■ **ENTRIES PROVIDED**
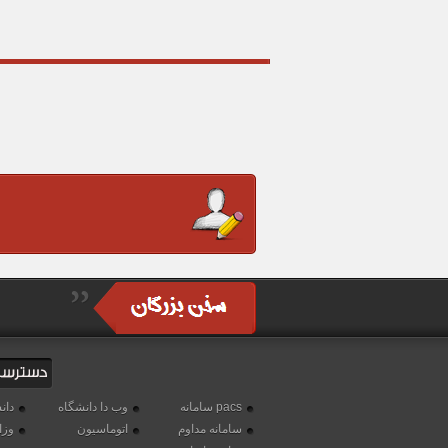
سامانه pacs
وب دا دانشگاه
دان
سامانه مداوم
اتوماسیون
وزا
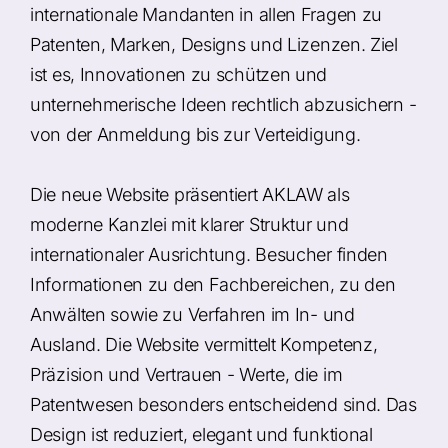
internationale Mandanten in allen Fragen zu
Patenten, Marken, Designs und Lizenzen. Ziel
ist es, Innovationen zu schützen und
unternehmerische Ideen rechtlich abzusichern -
von der Anmeldung bis zur Verteidigung.
Die neue Website präsentiert AKLAW als
moderne Kanzlei mit klarer Struktur und
internationaler Ausrichtung. Besucher finden
Informationen zu den Fachbereichen, zu den
Anwälten sowie zu Verfahren im In- und
Ausland. Die Website vermittelt Kompetenz,
Präzision und Vertrauen - Werte, die im
Patentwesen besonders entscheidend sind. Das
Design ist reduziert, elegant und funktional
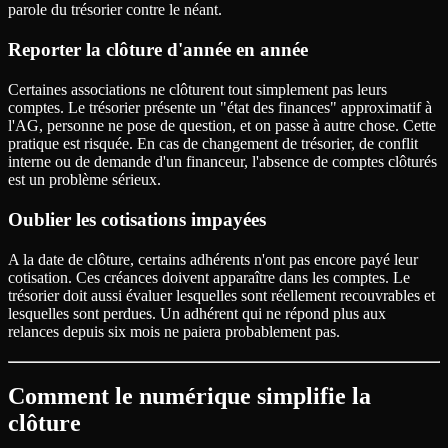
parole du trésorier contre le néant.
Reporter la clôture d'année en année
Certaines associations ne clôturent tout simplement pas leurs
comptes. Le trésorier présente un "état des finances" approximatif à
l'AG, personne ne pose de question, et on passe à autre chose. Cette
pratique est risquée. En cas de changement de trésorier, de conflit
interne ou de demande d'un financeur, l'absence de comptes clôturés
est un problème sérieux.
Oublier les cotisations impayées
A la date de clôture, certains adhérents n'ont pas encore payé leur
cotisation. Ces créances doivent apparaître dans les comptes. Le
trésorier doit aussi évaluer lesquelles sont réellement recouvrables et
lesquelles sont perdues. Un adhérent qui ne répond plus aux
relances depuis six mois ne paiera probablement pas.
Comment le numérique simplifie la
clôture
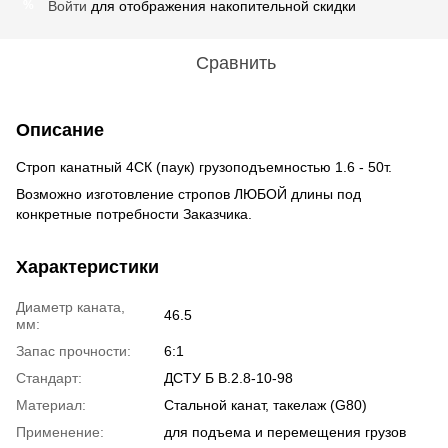
Войти
для отображения накопительной скидки
%
Сравнить
Описание
Строп канатный 4СК (паук) грузоподъемностью 1.6 - 50т.
Возможно изготовление стропов ЛЮБОЙ длины под
конкретные потребности Заказчика.
Характеристики
Диаметр каната,
46.5
мм:
Запас прочности:
6:1
Стандарт:
ДСТУ Б В.2.8-10-98
Материал:
Стальной канат, такелаж (G80)
Применение:
для подъема и перемещения грузов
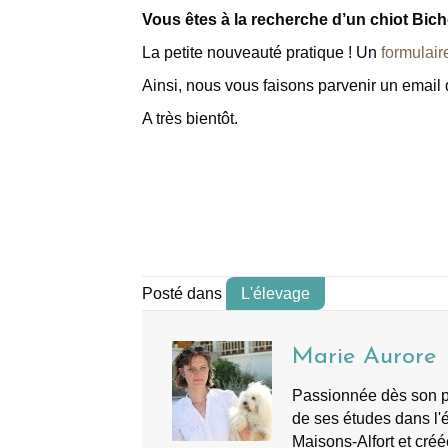
Vous êtes à la recherche d’un chiot Bic
La petite nouveauté pratique ! Un
formulair
Ainsi, nous vous faisons parvenir un emai
A très bientôt.
Posté dans
L'élevage
Marie Aurore
Passionnée dès son plu
de ses études dans l'é
Maisons-Alfort et créé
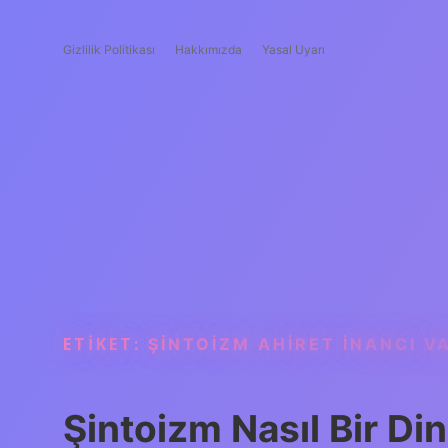
Gizlilik Politikası
Hakkımızda
Yasal Uyarı
ETIKET:
ŞINTOIZM AHIRET INANCI V
Şintoizm Nasıl Bir Din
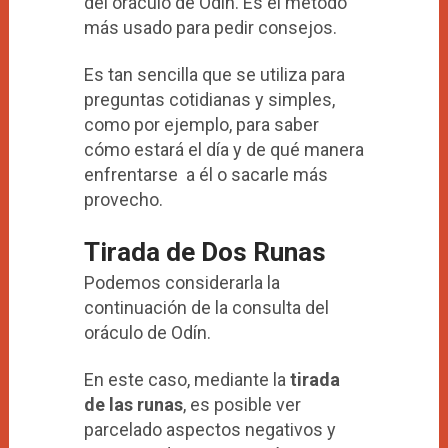
del oráculo de Odín. Es el método
más usado para pedir consejos.
Es tan sencilla que se utiliza para
preguntas cotidianas y simples,
como por ejemplo, para saber
cómo estará el día y de qué manera
enfrentarse a él o sacarle más
provecho.
Tirada de Dos Runas
Podemos considerarla la
continuación de la consulta del
oráculo de Odín.
En este caso, mediante la
tirada
de las runas
, es posible ver
parcelado aspectos negativos y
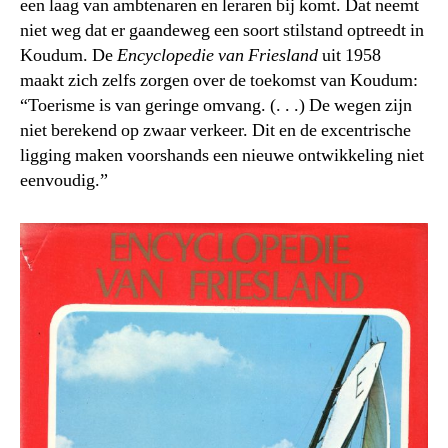
een laag van ambtenaren en leraren bij komt. Dat neemt
niet weg dat er gaandeweg een soort stilstand optreedt in
Koudum. De
Encyclopedie van Friesland
uit 1958
maakt zich zelfs zorgen over de toekomst van Koudum:
“Toerisme is van geringe omvang. (. . .) De wegen zijn
niet berekend op zwaar verkeer. Dit en de excentrische
ligging maken voorshands een nieuwe ontwikkeling niet
eenvoudig.”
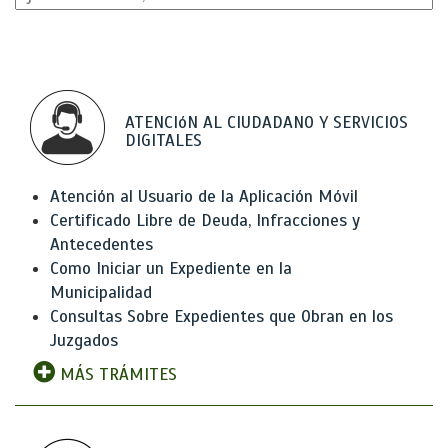
ATENCIóN AL CIUDADANO Y SERVICIOS
DIGITALES
Atención al Usuario de la Aplicación Móvil
Certificado Libre de Deuda, Infracciones y
Antecedentes
Como Iniciar un Expediente en la
Municipalidad
Consultas Sobre Expedientes que Obran en los
Juzgados
MÁS TRÁMITES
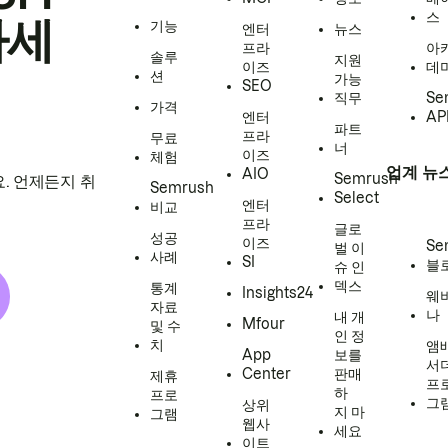
스
하세
기능
엔터
뉴스
프라
아
솔루
지원
이즈
데
션
가능
SEO
직무
Se
가격
엔터
AP
파트
프라
무료
너
이즈
체험
업계 뉴
AIO
Semrush
. 언제든지 취
Semrush
Select
엔터
비교
프라
글로
성공
이즈
Se
벌 이
사례
SI
블
슈 인
덱스
통계
Insights24
웨
자료
나
내 개
Mfour
및 수
인 정
치
앰
App
보를
서
Center
판매
제휴
프
하
프로
그
상위
지 마
그램
웹사
세요
이트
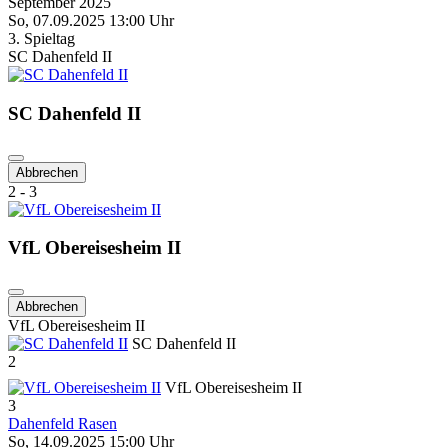
September 2025
So, 07.09.2025 13:00 Uhr
3. Spieltag
SC Dahenfeld II
SC Dahenfeld II
Abbrechen
2 - 3
VfL Obereisesheim II
Abbrechen
VfL Obereisesheim II
SC Dahenfeld II
2
VfL Obereisesheim II
3
Dahenfeld Rasen
So, 14.09.2025 15:00 Uhr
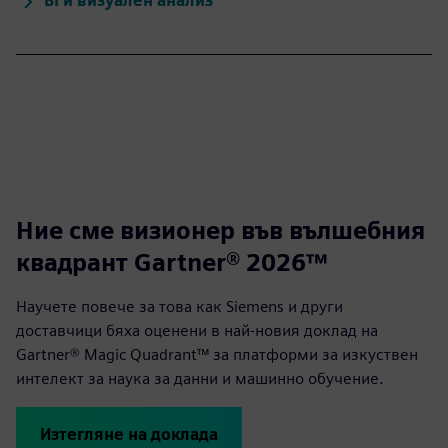
BI и визуален анализ
Ние сме визионер във вълшебния
квадрант Gartner® 2026™
Научете повече за това как Siemens и други
доставчици бяха оценени в най-новия доклад на
Gartner® Magic Quadrant™ за платформи за изкуствен
интелект за наука за данни и машинно обучение.
Изтегляне на доклада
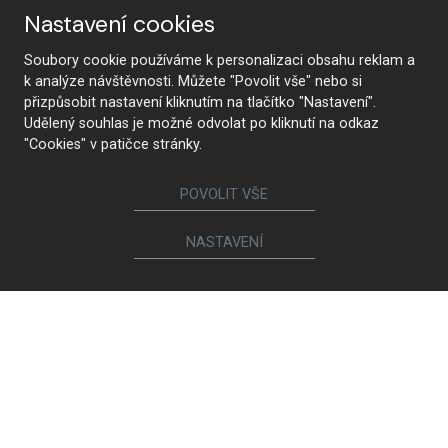
Nastavení cookies
Soubory cookie používáme k personalizaci obsahu reklam a
Folgen Sie uns
k analýze návštěvnosti. Můžete "Povolit vše" nebo si
přizpůsobit nastavení kliknutím na tlačítko "Nastavení".
Udělený souhlas je možné odvolat po kliknutí na odkaz
"Cookies" v patičce stránky.
Möbel
POVOLIT VŠE
Küchen
Innentüren
NASTAVENÍ
Garderoben und Kleiderschränke
Nachttische und Betten
Schrankwände
Esstische und Konferenztische
Esszimmerstühle und -sessel
Sitzgarnituren und Sessel
Bücherregale und Kommoden
Badezimmer
Kinder- und Studentenzimmer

■ **BRIEF**
Pull every line of text from the items above and reproduce each one without changes, leaving the pictures out of your answer.

■ **EXPECTED ANSWER**
سامانه pacs
وب دا دانشگاه
دان
سامانه مداوم
اتوماسیون
وزا
internationale Mandanten in allen Fragen zu
Patenten, Marken, Designs und Lizenzen. Ziel
ist es, Innovationen zu schützen und
unternehmerische Ideen rechtlich abzusichern -
von der Anmeldung bis zur Verteidigung.
Die neue Website präsentiert AKLAW als
moderne Kanzlei mit klarer Struktur und
internationaler Ausrichtung. Besucher finden
Informationen zu den Fachbereichen, zu den
Anwälten sowie zu Verfahren im In- und
Ausland. Die Website vermittelt Kompetenz,
Präzision und Vertrauen - Werte, die im
Patentwesen besonders entscheidend sind. Das
Design ist reduziert, elegant und funktional
parole du trésorier contre le néant.
Reporter la clôture d'année en année
Certaines associations ne clôturent tout simplement pas leurs
comptes. Le trésorier présente un "état des finances" approximatif à
l'AG, personne ne pose de question, et on passe à autre chose. Cette
pratique est risquée. En cas de changement de trésorier, de conflit
interne ou de demande d'un financeur, l'absence de comptes clôturés
est un problème sérieux.
Oublier les cotisations impayées
A la date de clôture, certains adhérents n'ont pas encore payé leur
cotisation. Ces créances doivent apparaître dans les comptes. Le
trésorier doit aussi évaluer lesquelles sont réellement recouvrables et
lesquelles sont perdues. Un adhérent qui ne répond plus aux
relances depuis six mois ne paiera probablement pas.
Comment le numérique simplifie la
clôture
Войти
для отображения накопительной скидки
%
Сравнить
Описание
Строп канатный 4СК (паук) грузоподъемностью 1.6 - 50т.
Возможно изготовление стропов ЛЮБОЙ длины под
конкретные потребности Заказчика.
Характеристики
Диаметр каната,
46.5
мм:
Запас прочности:
6:1
Стандарт:
ДСТУ Б В.2.8-10-98
Материал:
Стальной канат, такелаж (G80)
Применение:
для подъема и перемещения грузов
Vous êtes à la recherche d’un chiot Bic
La petite nouveauté pratique ! Un
formulair
Ainsi, nous vous faisons parvenir un emai
A très bientôt.
Posté dans
L'élevage
Marie Aurore
Passionnée dès son plu
de ses études dans l'é
Maisons-Alfort et créé
Gizlilik Politikası
Hakkımızda
Yasal Uyarı
ETIKET:
ŞINTOIZM AHIRET INANCI V
Şintoizm Nasıl Bir Din
del oráculo de Odín. Es el método
más usado para pedir consejos.
Es tan sencilla que se utiliza para
preguntas cotidianas y simples,
como por ejemplo, para saber
cómo estará el día y de qué manera
enfrentarse a él o sacarle más
provecho.
Tirada de Dos Runas
Podemos considerarla la
continuación de la consulta del
oráculo de Odín.
En este caso, mediante la
tirada
de las runas
, es posible ver
parcelado aspectos negativos y
een laag van ambtenaren en leraren bij komt. Dat neemt
niet weg dat er gaandeweg een soort stilstand optreedt in
Koudum. De
Encyclopedie van Friesland
uit 1958
maakt zich zelfs zorgen over de toekomst van Koudum:
“Toerisme is van geringe omvang. (. . .) De wegen zijn
niet berekend op zwaar verkeer. Dit en de excentrische
ligging maken voorshands een nieuwe ontwikkeling niet
eenvoudig.”
ATENCIóN AL CIUDADANO Y SERVICIOS
DIGITALES
Atención al Usuario de la Aplicación Móvil
Certificado Libre de Deuda, Infracciones y
Antecedentes
Como Iniciar un Expediente en la
Municipalidad
Consultas Sobre Expedientes que Obran en los
Juzgados
MÁS TRÁMITES
스
하세
기능
엔터
뉴스
프라
아
솔루
지원
이즈
데
션
가능
SEO
직무
Se
가격
엔터
AP
파트
프라
무료
너
이즈
체험
업계 뉴
AIO
Semrush
. 언제든지 취
Semrush
Select
엔터
비교
프라
글로
성공
이즈
Se
벌 이
사례
SI
블
슈 인
덱스
통계
Insights24
웨
자료
나
내 개
Mfour
및 수
인 정
치
앰
App
보를
서
Center
판매
제휴
프
하
프로
그
상위
지 마
그램
웹사
세요
이트
September 2025
So, 07.09.2025 13:00 Uhr
3. Spieltag
SC Dahenfeld II
SC Dahenfeld II
Abbrechen
2 - 3
VfL Obereisesheim II
Abbrechen
VfL Obereisesheim II
SC Dahenfeld II
2
VfL Obereisesheim II
3
Dahenfeld Rasen
So, 14.09.2025 15:00 Uhr
BI и визуален анализ
Ние сме визионер във вълшебния
квадрант Gartner® 2026™
Научете повече за това как Siemens и други
доставчици бяха оценени в най-новия доклад на
Gartner® Magic Quadrant™ за платформи за изкуствен
интелект за наука за данни и машинно обучение.
Изтегляне на доклада
Nastavení cookies
Soubory cookie používáme k personalizaci obsahu reklam a
Folgen Sie uns
k analýze návštěvnosti. Můžete "Povolit vše" nebo si
přizpůsobit nastavení kliknutím na tlačítko "Nastavení".
Udělený souhlas je možné odvolat po kliknutí na odkaz
"Cookies" v patičce stránky.
Möbel
POVOLIT VŠE
Küchen
Innentüren
NASTAVENÍ
Garderoben und Kleiderschränke
Nachttische und Betten
Schrankwände
Esstische und Konferenztische
Esszimmerstühle und -sessel
Sitzgarnituren und Sessel
Bücherregale und Kommoden
Badezimmer
Kinder- und Studentenzimmer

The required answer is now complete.